Lucille: Fertility tests, lab fees, donors and implants. She's not real. She was made in a cup. Like soup. A hundred and thirty thousand dollar cup of soup. How do you like them egg rolls, Mr. Goldstone? All I know is it took an extra year before we could add a den.
George Michael: So are you saying we're not directly related?
Lucille: I'm saying she already spent her inheritance getting here.
Quote from Tobias
Narrator: Meanwhile, Tobias told Lindsay that he couldn't do the part.
Tobias: It plays naked, okay?
Lindsay: Tobias, we're gonna have to deal with this sometime. I mean, I understand you not wanting to do it on film but you can't even get undressed in front of me.

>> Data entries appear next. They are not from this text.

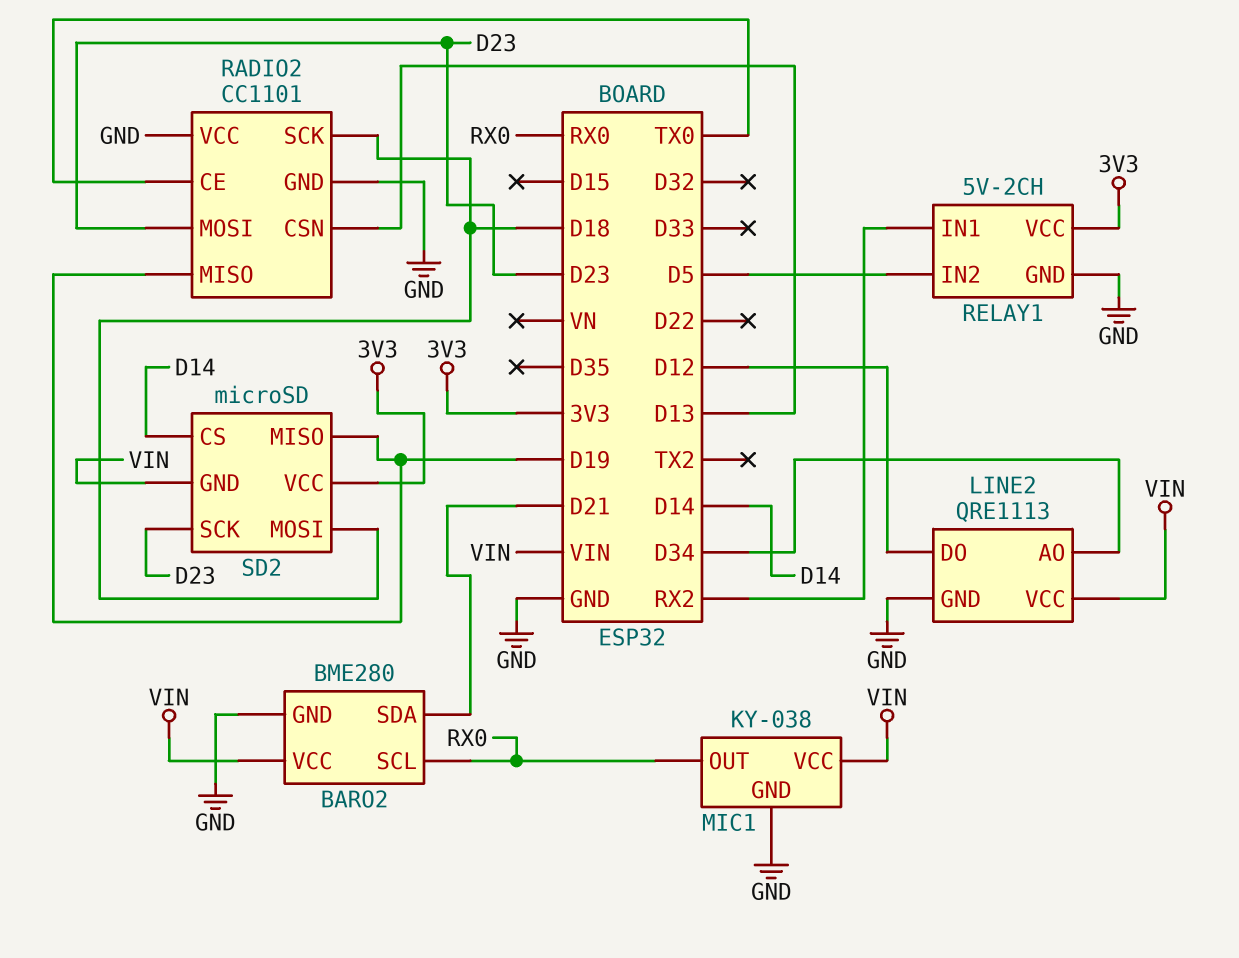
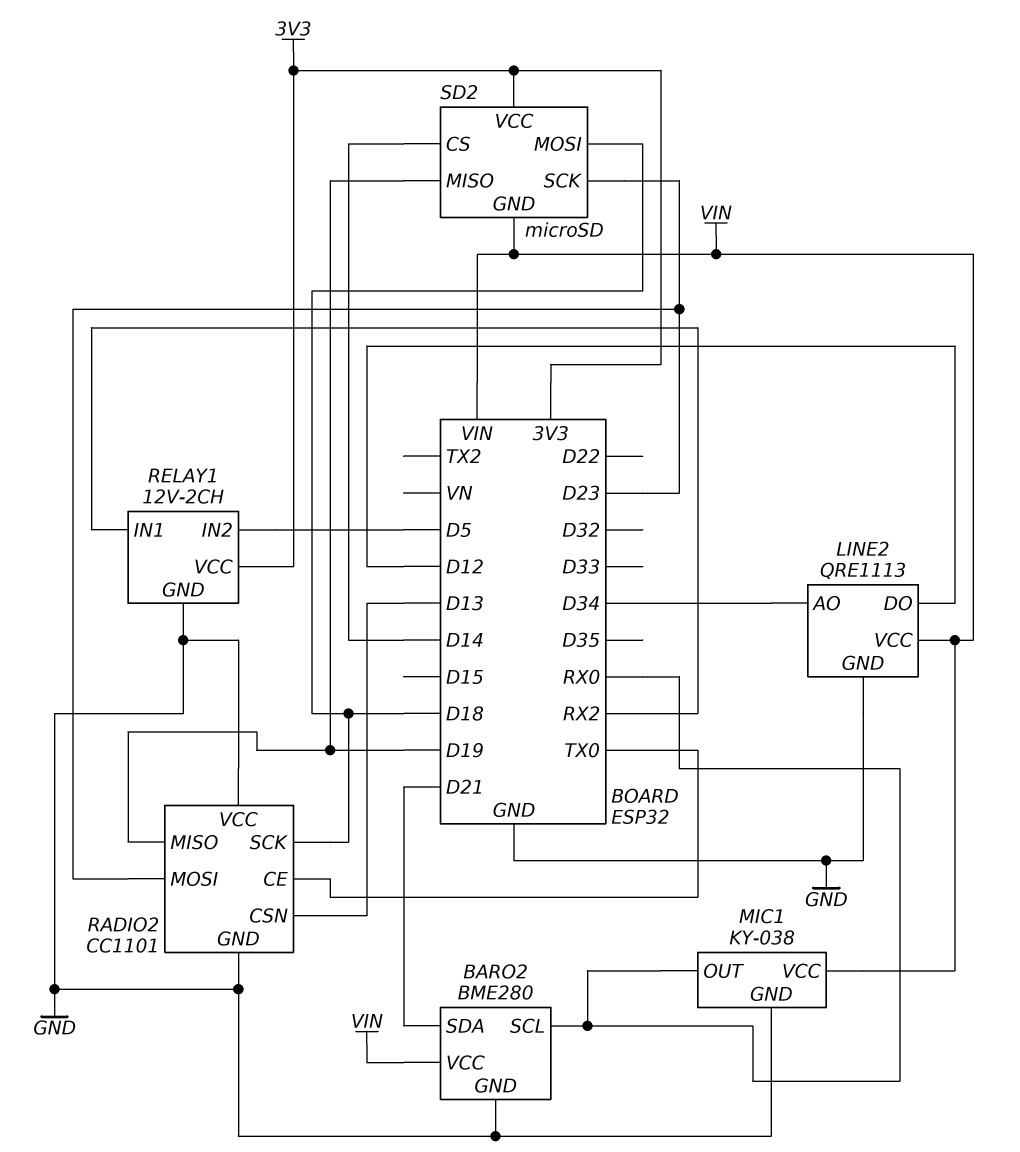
RELAY1: 5V-2CH -> 12V-2CH

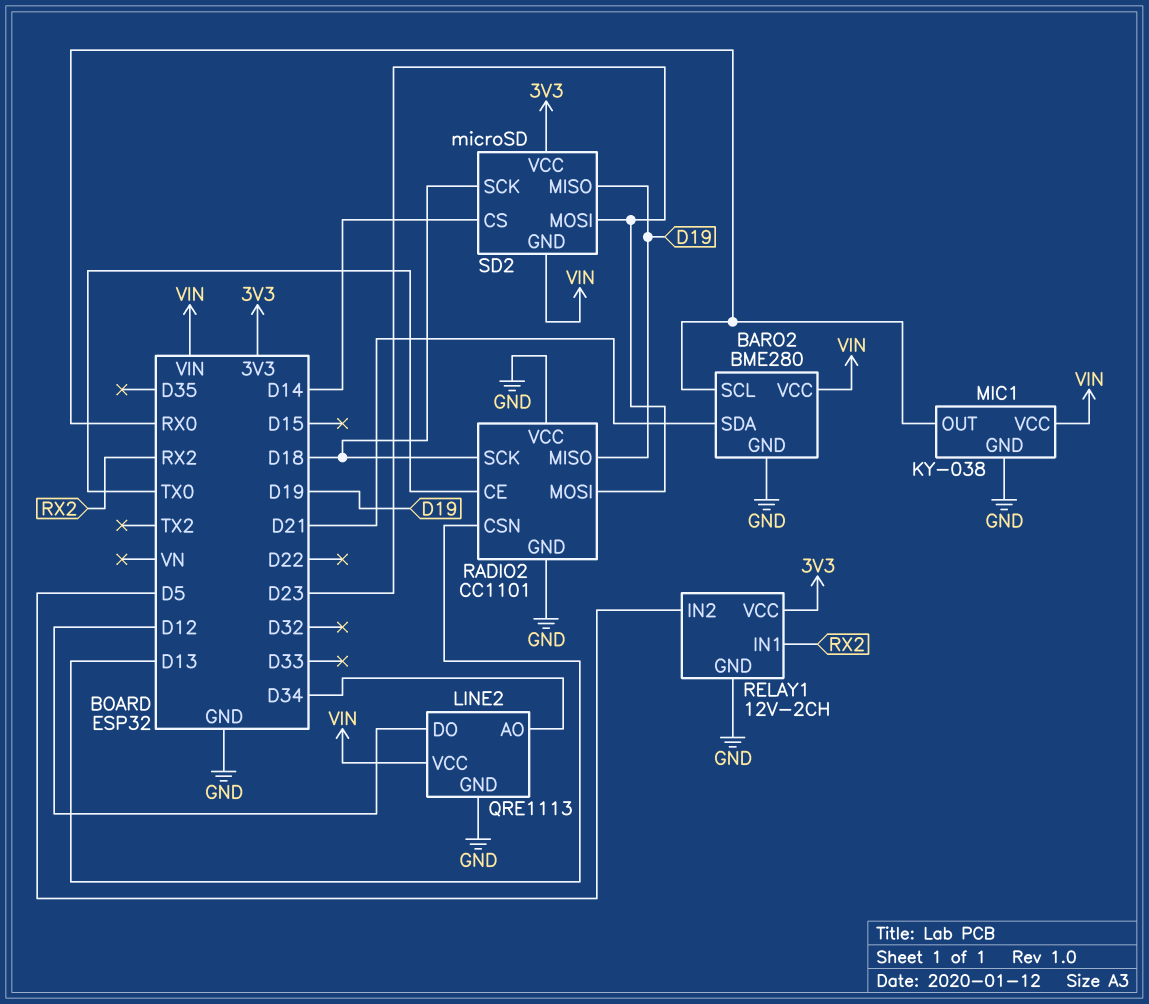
SD2 pin MOSI: D18 -> D23
SD2 pin SCK: D23 -> D18

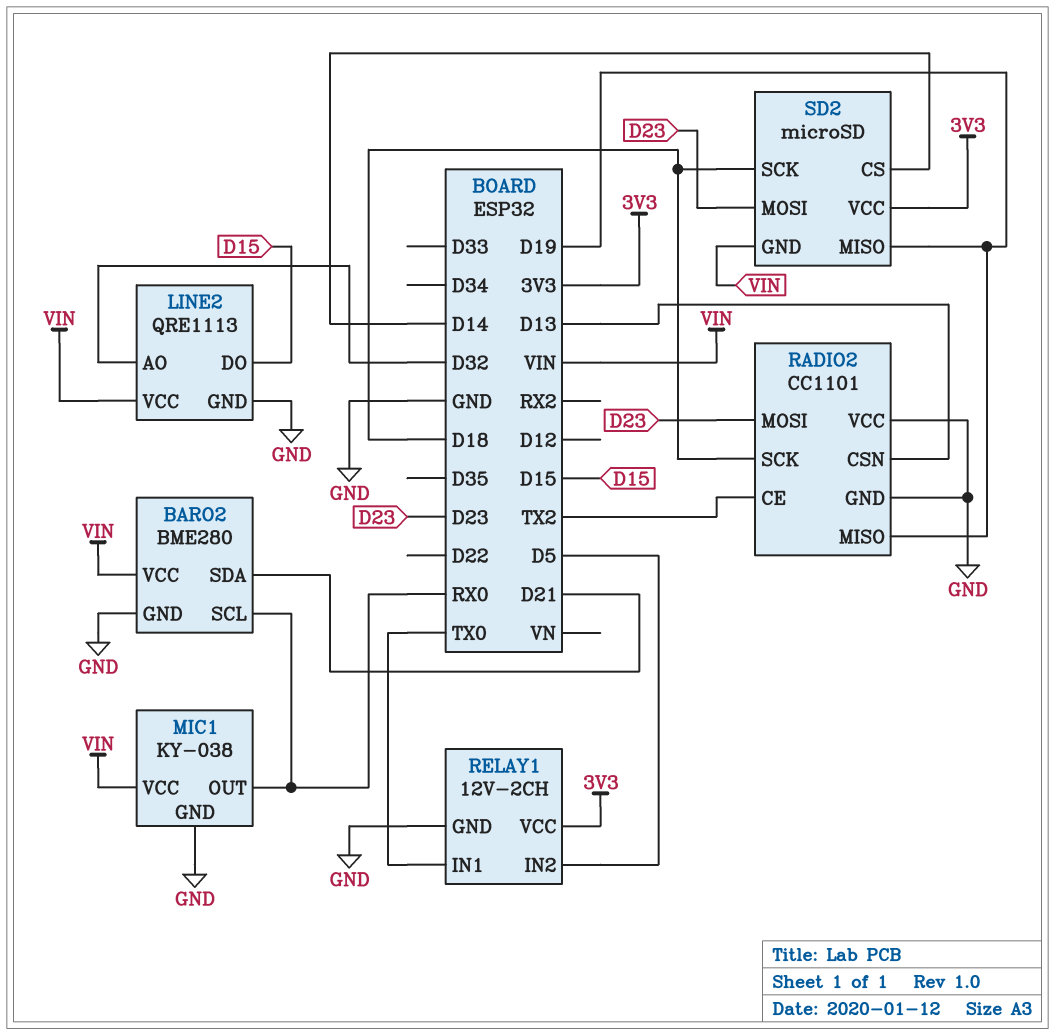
LINE2 pin AO: D34 -> D32
LINE2 pin DO: D12 -> D15
RADIO2 pin CE: TX0 -> TX2
RELAY1 pin IN1: RX2 -> TX0

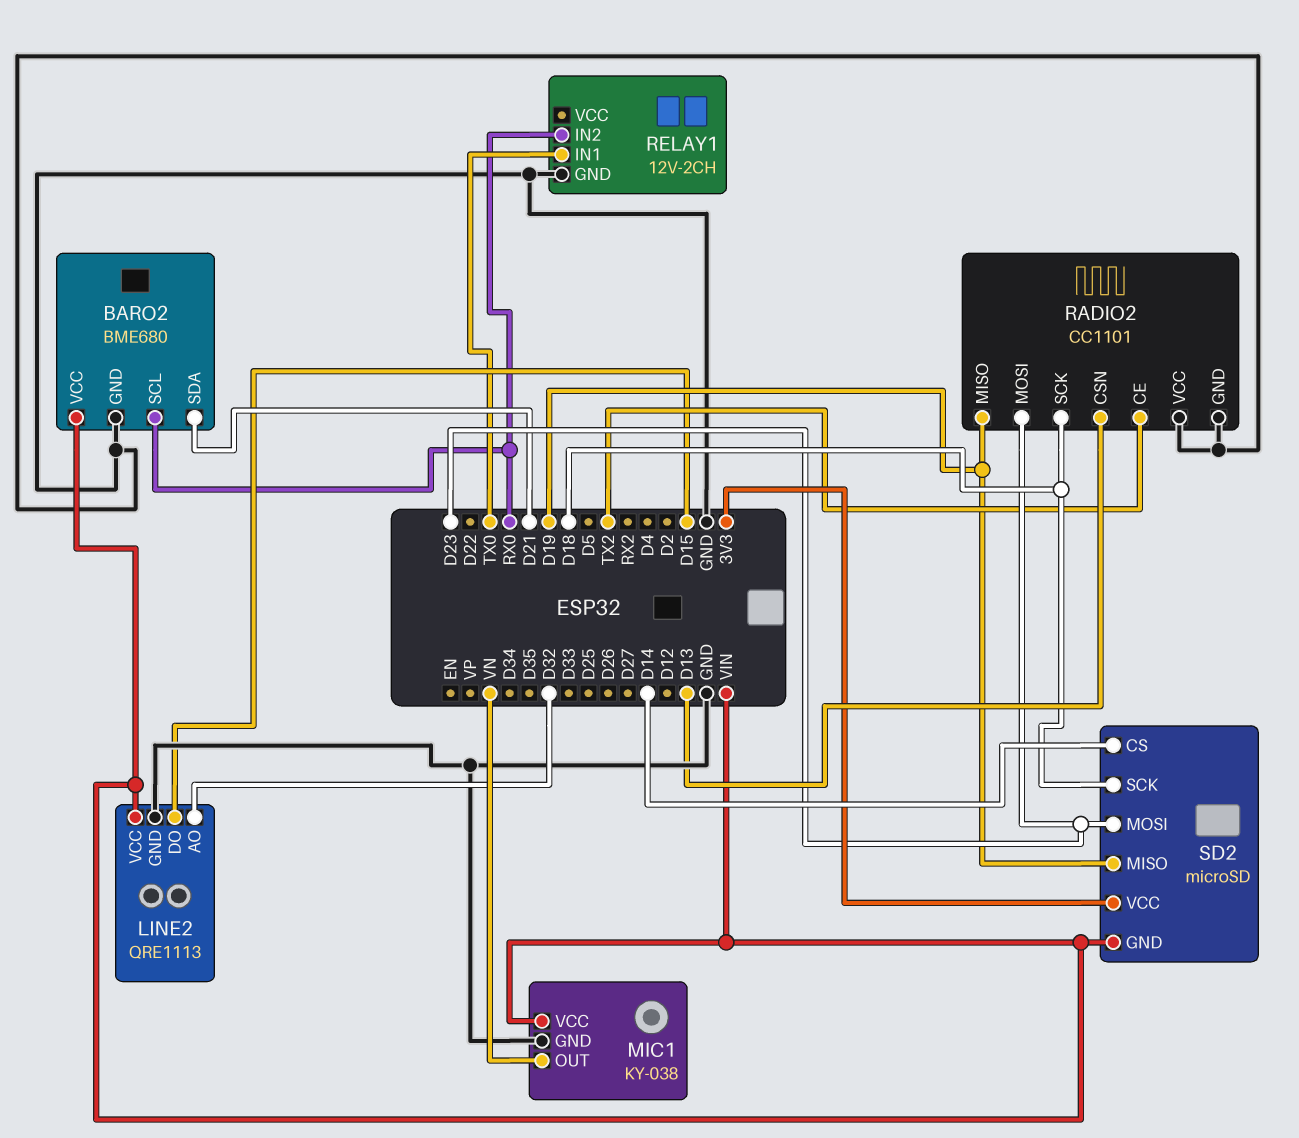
BARO2: BME280 -> BME680
MIC1 pin OUT: RX0 -> VN
RELAY1 pin IN2: D5 -> RX0
RELAY1 pin VCC: 3V3 -> none

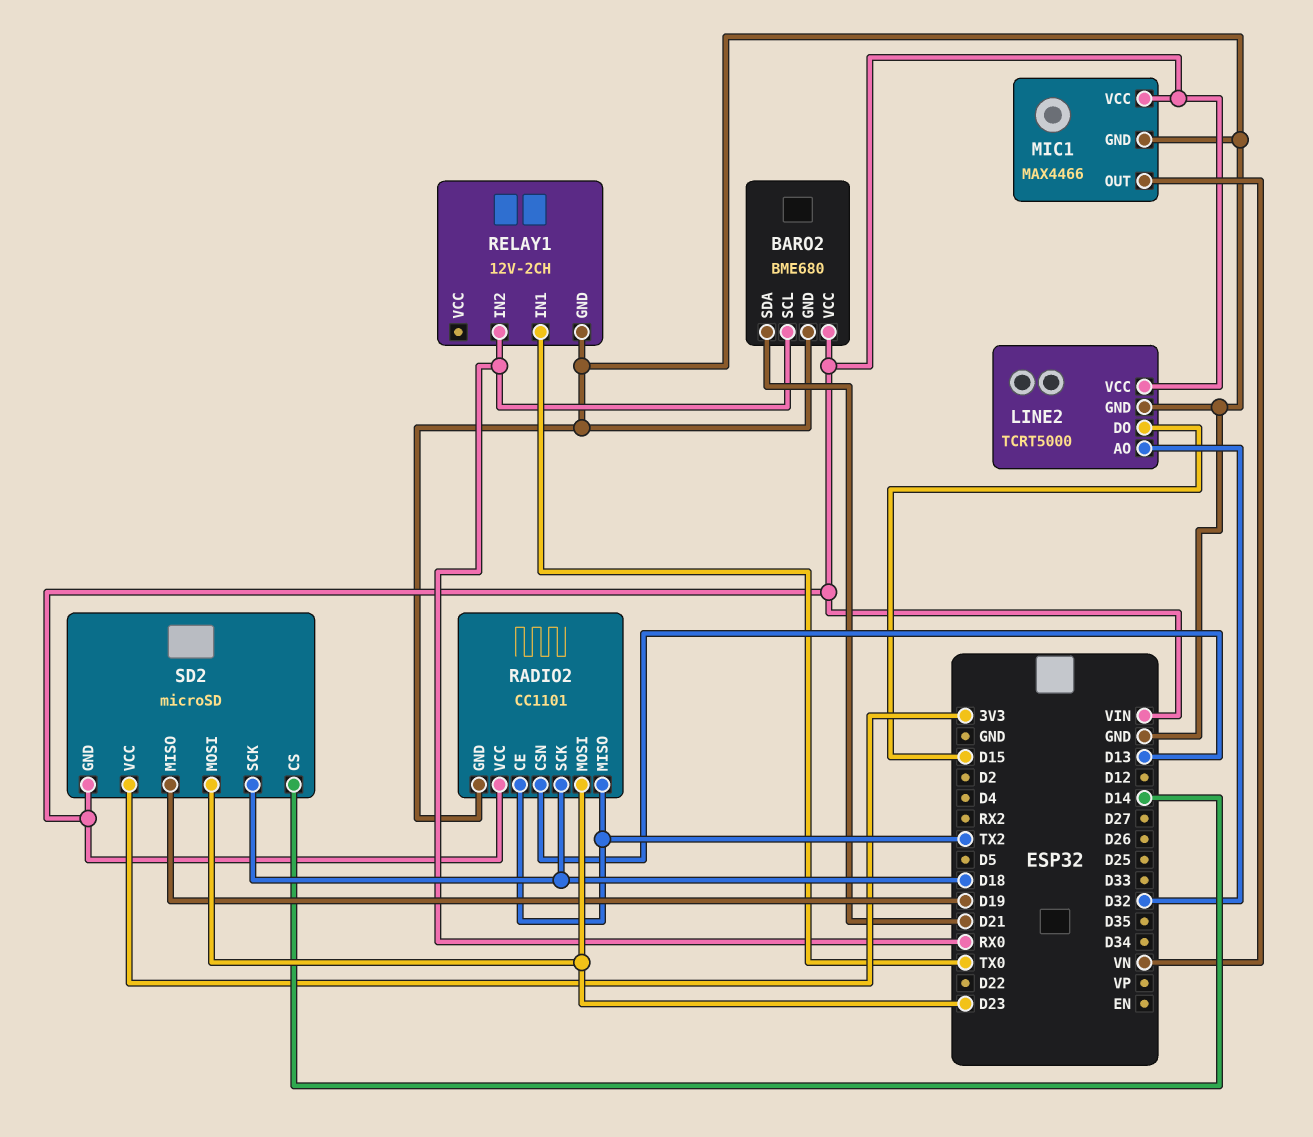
LINE2: QRE1113 -> TCRT5000
MIC1: KY-038 -> MAX4466
RADIO2 pin MISO: D19 -> TX2
RADIO2 pin VCC: GND -> VIN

Tobias: It is not you, Lindsay. I can't get undressed alone. I can't get undressed by myself. I mean, this is a real affliction. I'm sorry it's not recognized here in the states. But I know for a fact that there are two members of German Parliament. They're called "nein wohlstandig" nude. But they're German, so... They speak German, so they have a different...
Quote from Gob
Buster: So, you're, uh you're not with Marta anymore?
Gob: Well, my plan is to get her wanting me but bad, and then I spring it on her. "I know you've been cheating on me, and you just cost yourself one fine man. And one fine CD of him singing 'Love is in the Air'."
Quote from Exit Strategy
Tobias: I'm afraid I might not be able to be deposed either. I got a call out of the blue for a chance to play a very important part in The Prosecution.
Michael: The prosecution called you?
Tobias: I assume it's a CBS procedural. Although they didn't send sides, so I thought I'd trot out a Vagina Monologue, or something else I know. And they did ask for old photos and documents so I went and got these out of the secret room.
Michael: The prosecution is not a TV show. It's clearly somebody in the D.A.'s office trying to get you to flip. These guys will bend the law to enforce the law.
Tobias: Tell me that's not a CBS franchise.
Quote from The Immaculate Election
Narrator: Lindsay was about to find a replacement for Lupe as well.
Lucille: Who is it?
Tobias: [o.s.] [high-pitched voice; British accent] The new housekeeper. The agency sent me over.
Lucille: I'm sorry. I didn't call any-
Tobias: [enters] Oh, allow me to introduce myself. My name is Phyllidia Featherbottom and I can cook and I can clean and I can take care of the little ones. I can also, uh, sing a song or two, if it comes in handy. [sings] When you put a squirt of frosting down your throat Before we take our medications...
Narrator: Tobias had gained access to the studio's wardrobe and makeup department. He was eager to both see his daughter and prove to his wife that he had what it took to be an actor. It was the exact plot of the film Mrs. Doubtfire.
Tobias: In the most delicious way...
Narrator: There was also some Mary Poppins in there.
Lindsay: Let's get this house cleaned.
Quote from Sinking Feelings
Tobias: I'm his bastard father. This is my bastard son, Murphybrown.
Michael: Murphy? And his last name is Brown?
Tobias: No. Murphybrown is his first name. His last name is uh... Well, now it's Fünke.
Murphybrown: Oh, that's how you say it.
Tobias: Yes. He's named after a famous private investigator who worked for the Chicago Sun-Times and then for the Washington Post.
Michael: I believe it is a character from TV that was played by Candice Bergen.
Tobias: Well, that is a coincidence. [laughs] Uh, now I have two things to be embarrassed about. The second being keeping this a secret for so long. And I feel like I should apologize to maybe half the people in this room, but maybe most of all... Mother Bluth, because bringing my son back into our family clearly drove Lindsay away.